Can you copy out the full DataOpsSuite deployment notes below, word for word?

[Opening PASSAGE PROVIDED section]

DataOpsSuite Deployment

In Account A we have to deploy AWS Postgres RDS and EKS to deploy DataOpsServer

In Account B we have to deploy EMR as a DataOpsEngine


Account A requirements

1.AWS Postgres RDS with 4 core 16Gb instance with 100GB autoscaling storage

2.EKS Cluster

  1. Require node pool with 1 node with configuration m6i.2xlarge and label app: dataopsserver
  2. Create datagaps name space
  3. PVC (name datagapspvc)with efs file system
  4. Create role in Account A which has assume role capability to Account B's role
  5. Create service account with name datagaps in datagaps namespace
  6. Create role and role bindings in datagaps namespace in eks cluster. check the attached file role&rolebinding.yaml.

[Closing PASSAGE PROVIDED section]
[Opening GIVEN ENTRIES section]

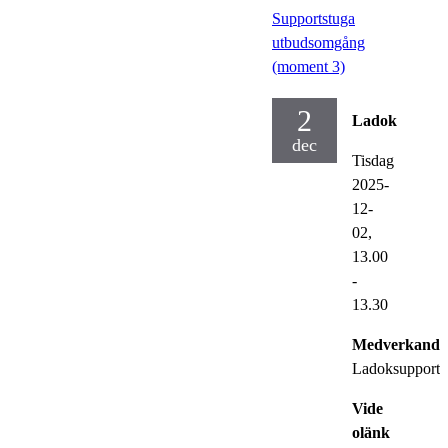
Supportstuga
utbudsomgång
(moment 3)
2
Ladok
dec
Tisdag
2025-
12-
02,
13.00
-
13.30
Medverkande
Ladoksupporte
Vide
olänk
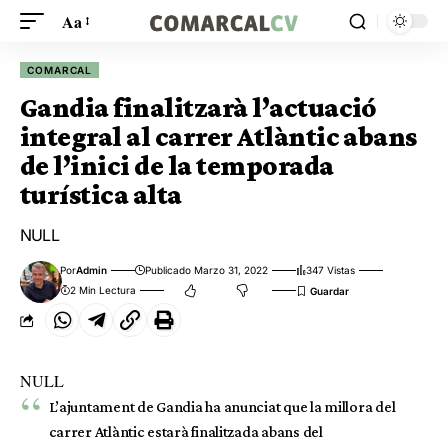
Aa
COMARCAL
Gandia finalitzarà l’actuació
integral al carrer Atlàntic abans
de l’inici de la temporada
turística alta
NULL
Por
Admin
Publicado Marzo 31, 2022
347 Vistas
2 Min Lectura
NULL
L’ajuntament de Gandia ha anunciat que la millora del
carrer Atlàntic estarà finalitzada abans del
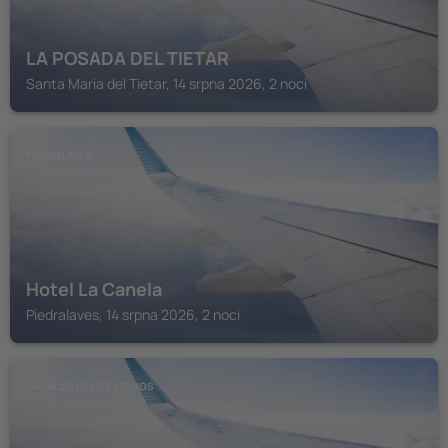
LA POSADA DEL TIETAR
Santa Maria del Tietar, 14 srpna 2026, 2 noci
PIEDRALAVES
Hotel La Canela
Piedralaves, 14 srpna 2026, 2 noci
CADALSO DE LOS VIDRIOS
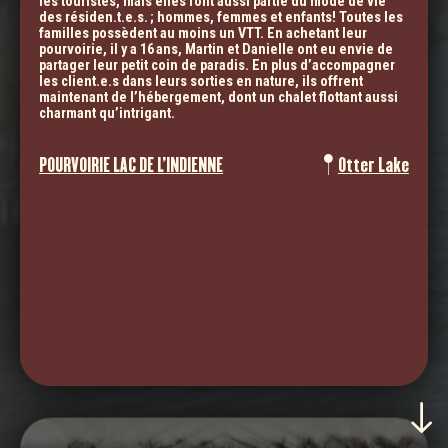
les touristes, mais elles font aussi partie du mode de vie
des résiden.t.e.s. ; hommes, femmes et enfants! Toutes les
familles possèdent au moins un VTT. En achetant leur
pourvoirie, il y a 16 ans, Martin et Danielle ont eu envie de
UNE COMMUNAUTÉ VALEUREUSE, FORTE ET IMPLIQUÉE,
partager leur petit coin de paradis. En plus d’accompagner
UNE MUSICALITÉ DE COUTUMES, DE CULTURES
les client.e.s dans leurs sorties en nature, ils offrent
maintenant de l’hébergement, dont un chalet flottant aussi
charmant qu’intrigant.
POURVOIRIE LAC DE L'INDIENNE
Otter Lake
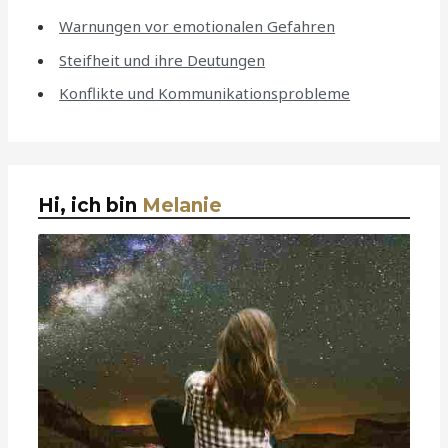
Warnungen vor emotionalen Gefahren
Steifheit und ihre Deutungen
Konflikte und Kommunikationsprobleme
Hi, ich bin
Melanie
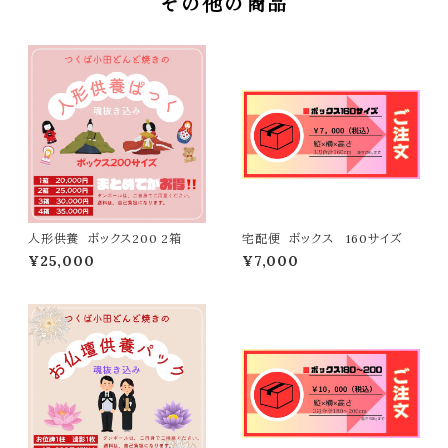
その他の商品
人形供養 ボックス200 2箱
宅配便 ボックス 160サイズ
¥25,000
¥7,000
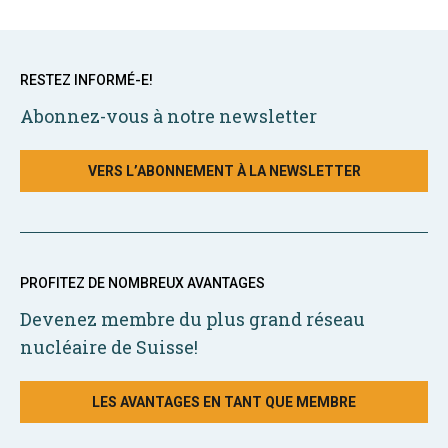
RESTEZ INFORMÉ-E!
Abonnez-vous à notre newsletter
VERS L’ABONNEMENT À LA NEWSLETTER
PROFITEZ DE NOMBREUX AVANTAGES
Devenez membre du plus grand réseau
nucléaire de Suisse!
LES AVANTAGES EN TANT QUE MEMBRE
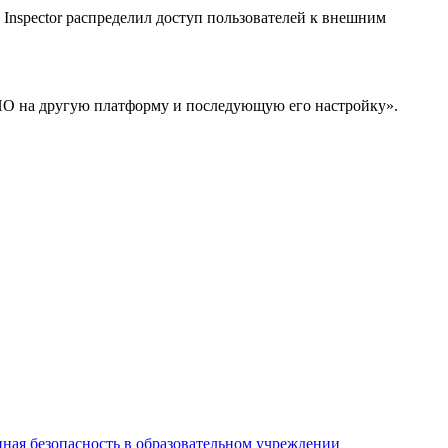
 Inspector распределил доступ пользователей к внешним
м ПО на другую платформу и последующую его настройку».
ная безопасность в образовательном учреждении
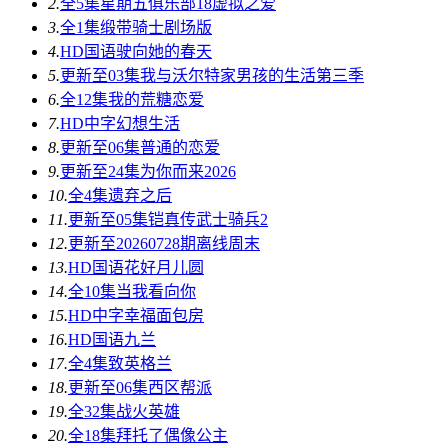
2.
全5集
星期五俱乐部18虚拟之爱
3.
全1集
缎带骑士剧场版
4.
HD国语
驶向她的春天​
5.
更新至03集
我与沃尔特家男孩的生活第三季
6.
全12集
我的荒糖恋爱
7.
HD中字
幻想生活
8.
更新至06集
普通的恋爱
9.
更新至24集
为你而来2026
10.
全4集
遗弃之后
11.
更新至05集
铠真传武士骑兵2
12.
更新至20260728期
离线周末
13.
HD国语
花好月儿圆
14.
全10集
当我看向你
15.
HD中字
幸福面包房
16.
HD国语
九兰
17.
全4集
致英格兰
18.
更新至06集
西区帮派
19.
全32集
战火英雄
20.
全18集
拜托了偶像公主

[Closing GIVEN ENTRIES section]

RESPONSE TO THIS TASK
DataOpsSuite Deployment

In Account A we have to deploy AWS Postgres RDS and EKS to deploy DataOpsServer

In Account B we have to deploy EMR as a DataOpsEngine


Account A requirements

1.AWS Postgres RDS with 4 core 16Gb instance with 100GB autoscaling storage

2.EKS Cluster

  1. Require node pool with 1 node with configuration m6i.2xlarge and label app: dataopsserver
  2. Create datagaps name space
  3. PVC (name datagapspvc)with efs file system
  4. Create role in Account A which has assume role capability to Account B's role
  5. Create service account with name datagaps in datagaps namespace
  6. Create role and role bindings in datagaps namespace in eks cluster. check the attached file role&rolebinding.yaml.